Not having the knowledge or resources to verify the lack of malicious intent of that code, the user must rely on heresay and technological solutions to ensure that casually downloaded code does not damage the user's computer or steal data.

Building on the past concepts of sandboxing and multi-level security, we propose multi-domain sandboxing. This security system allows programs more flexibility than traditional sandboxing, while preventing them from malicious actions. We propose applications of this new technology to the web, increasing the functionality and security possible in web applications.

TR-06-00 [tr-06-00.ps.gz (128 K)]
Michael Mitzenmacher and Sean Owen. 2000. ``Estimating Resemblance of MIDI Documents.''
Search engines often employ techniques for determining syntactic similarity of Web pages. Such a tool allows them to avoid returning multiple copies of essentially the same page when a user makes a query. Here we describe our experience extending these techniques to MIDI music files. The music domain requires modification to cope with problems introduced in the musical setting, such as polyphony. Our experience suggests that when used properly these techniques prove useful for determining duplicates and clustering databases in the musical setting as well.

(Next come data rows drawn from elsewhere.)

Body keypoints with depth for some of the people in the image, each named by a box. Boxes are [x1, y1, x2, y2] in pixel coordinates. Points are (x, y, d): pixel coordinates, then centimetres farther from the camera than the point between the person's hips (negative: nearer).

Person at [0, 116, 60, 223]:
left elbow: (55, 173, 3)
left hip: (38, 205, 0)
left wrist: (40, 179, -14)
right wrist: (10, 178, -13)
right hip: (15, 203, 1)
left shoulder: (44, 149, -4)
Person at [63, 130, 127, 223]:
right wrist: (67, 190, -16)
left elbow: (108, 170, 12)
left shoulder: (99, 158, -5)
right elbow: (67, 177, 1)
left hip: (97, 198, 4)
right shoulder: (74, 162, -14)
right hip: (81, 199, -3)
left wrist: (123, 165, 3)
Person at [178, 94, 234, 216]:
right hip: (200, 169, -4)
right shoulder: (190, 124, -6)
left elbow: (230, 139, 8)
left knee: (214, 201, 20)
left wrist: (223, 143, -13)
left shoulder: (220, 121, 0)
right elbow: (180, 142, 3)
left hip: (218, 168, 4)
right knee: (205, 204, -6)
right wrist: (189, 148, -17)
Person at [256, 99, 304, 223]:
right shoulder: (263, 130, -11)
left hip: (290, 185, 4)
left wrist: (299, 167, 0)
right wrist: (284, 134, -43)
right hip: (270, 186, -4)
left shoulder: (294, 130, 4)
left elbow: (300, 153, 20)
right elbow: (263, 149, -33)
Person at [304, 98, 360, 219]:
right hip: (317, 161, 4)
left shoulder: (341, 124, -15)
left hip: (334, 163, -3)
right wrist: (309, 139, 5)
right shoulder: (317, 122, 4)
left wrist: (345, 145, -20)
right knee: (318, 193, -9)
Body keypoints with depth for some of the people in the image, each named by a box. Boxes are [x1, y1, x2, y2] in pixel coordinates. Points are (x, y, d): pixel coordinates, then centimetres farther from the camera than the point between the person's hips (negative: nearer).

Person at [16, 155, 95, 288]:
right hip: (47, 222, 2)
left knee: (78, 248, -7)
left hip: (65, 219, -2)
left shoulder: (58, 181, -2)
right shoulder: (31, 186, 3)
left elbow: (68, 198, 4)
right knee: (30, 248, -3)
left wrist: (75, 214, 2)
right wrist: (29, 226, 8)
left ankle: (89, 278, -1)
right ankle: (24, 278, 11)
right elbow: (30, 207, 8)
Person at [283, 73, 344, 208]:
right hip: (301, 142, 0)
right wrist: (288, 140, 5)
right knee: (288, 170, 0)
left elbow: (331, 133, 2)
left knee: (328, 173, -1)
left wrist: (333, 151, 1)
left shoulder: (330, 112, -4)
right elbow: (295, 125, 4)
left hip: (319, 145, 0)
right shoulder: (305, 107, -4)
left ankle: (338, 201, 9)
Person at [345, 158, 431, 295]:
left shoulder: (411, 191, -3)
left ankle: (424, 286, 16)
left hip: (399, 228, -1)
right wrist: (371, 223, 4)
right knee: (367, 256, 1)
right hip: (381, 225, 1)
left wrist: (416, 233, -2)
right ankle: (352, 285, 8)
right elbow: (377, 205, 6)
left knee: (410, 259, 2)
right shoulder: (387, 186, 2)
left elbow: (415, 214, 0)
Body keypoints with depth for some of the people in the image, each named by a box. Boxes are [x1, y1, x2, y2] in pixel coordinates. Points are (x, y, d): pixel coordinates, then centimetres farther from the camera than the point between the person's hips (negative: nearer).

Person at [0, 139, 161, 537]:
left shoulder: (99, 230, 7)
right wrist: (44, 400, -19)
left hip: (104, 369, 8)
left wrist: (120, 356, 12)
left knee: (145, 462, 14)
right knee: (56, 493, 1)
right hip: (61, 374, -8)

TR-07-00 [tr-07-00.ps.gz (70 K)]
Michael Mitzenmacher. 2000. ``On the Hardness of Finding Optimal Multiple Preset Dictionaries.''
Preset dictionaries for Huffman codes are used effectively in fax transmission and JPEG encoding. A natural extension is to allow multiple preset dictionaries instead of just one. We show, however, that finding optimal multiple preset dictionaries for Huffman and LZ77-based compression schemes is NP-hard.

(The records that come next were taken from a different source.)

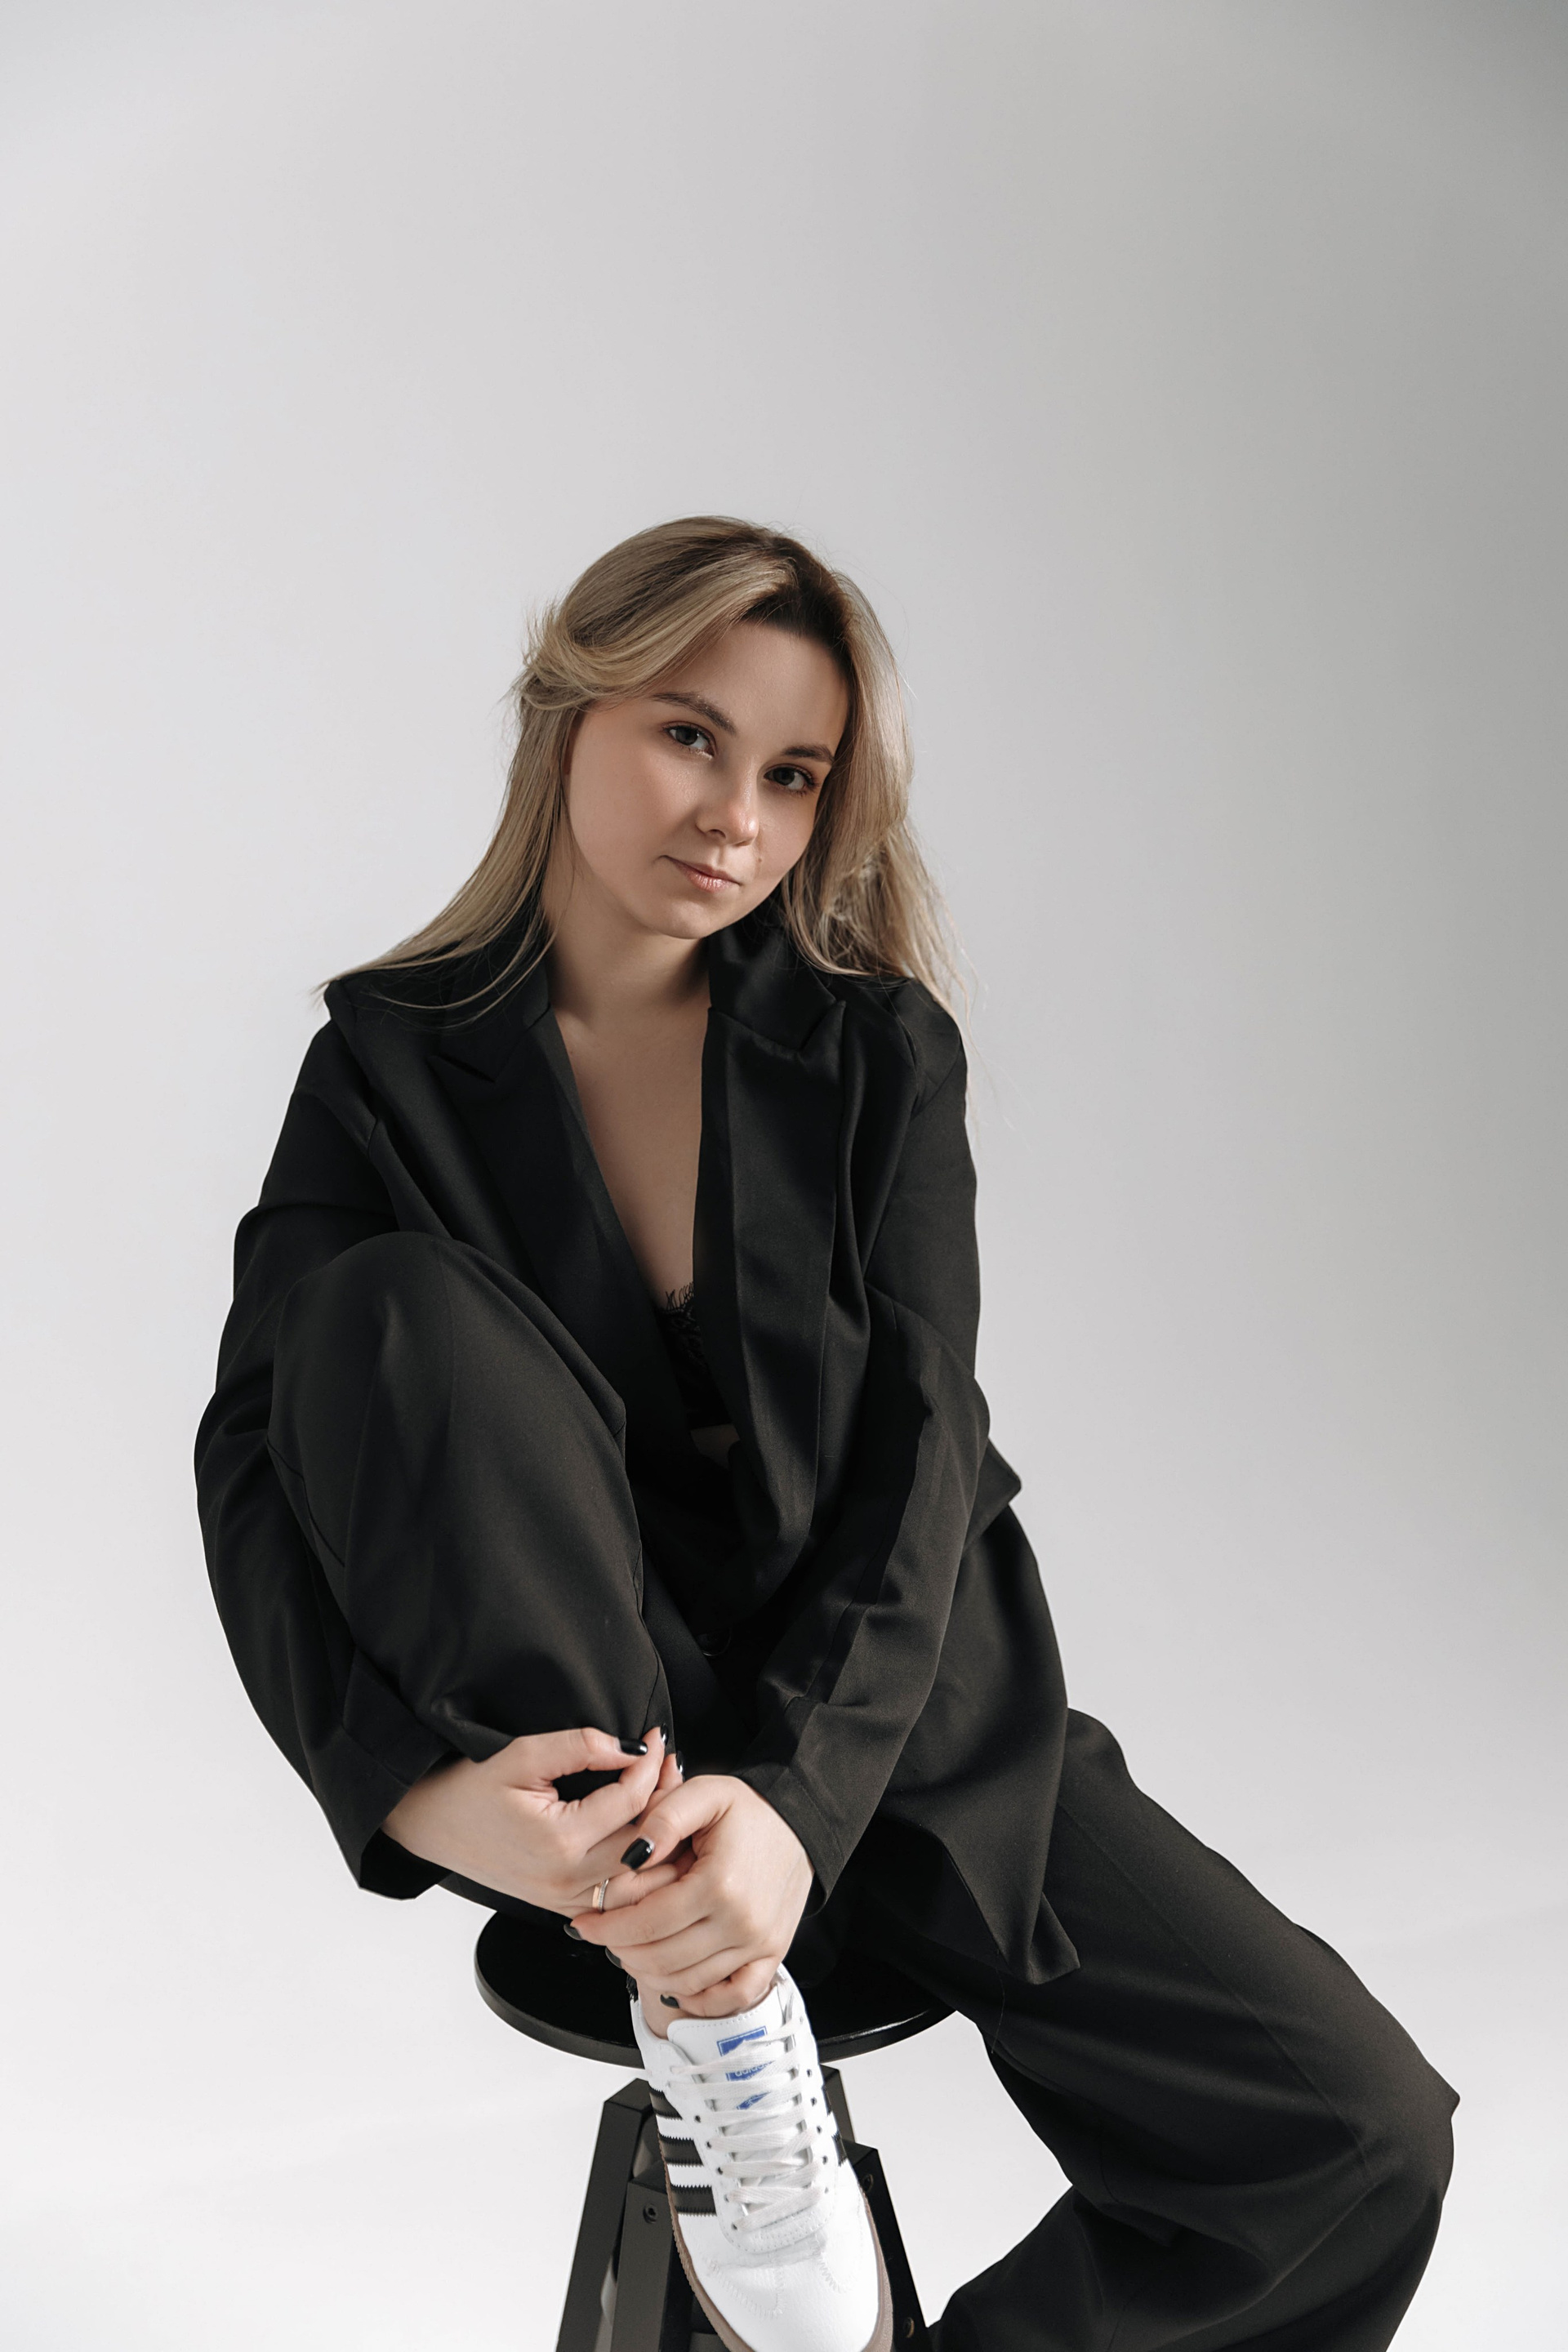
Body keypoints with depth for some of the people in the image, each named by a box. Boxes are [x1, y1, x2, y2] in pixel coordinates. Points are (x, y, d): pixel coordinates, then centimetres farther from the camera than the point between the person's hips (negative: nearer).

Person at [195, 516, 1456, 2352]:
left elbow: (916, 1444, -9)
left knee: (1361, 2144, -14)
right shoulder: (399, 1062, -2)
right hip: (566, 1758, -1)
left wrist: (798, 1793, -25)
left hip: (885, 1723, 2)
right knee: (402, 1306, -28)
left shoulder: (880, 1049, 1)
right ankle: (702, 2003, -23)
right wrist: (416, 1785, -31)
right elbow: (258, 1458, -12)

TR-08-00 [tr-08-00.ps.gz (130 K)]
Micah Adler and Michael Mitzenmacher. 2000. ``Towards Compressing Web Graphs.''
In this paper, we consider the problem of compressing graphs of the link structure of the World Wide Web. We provide efficient algorithms for such compression that are motivated by recently proposed random graph models for describing the Web. The algorithms are based on reducing the compression problem to the problem of finding a minimum spanning tree in a directed graph related to the original link graph. The performance of the algorithms on graphs generated by the random graph models suggests that by taking advantage of the link structure of the Web, one may achieve significantly better compression than natural Huffman-based schemes. We also provide hardness results demonstrating limitations on natural extensions of our approach.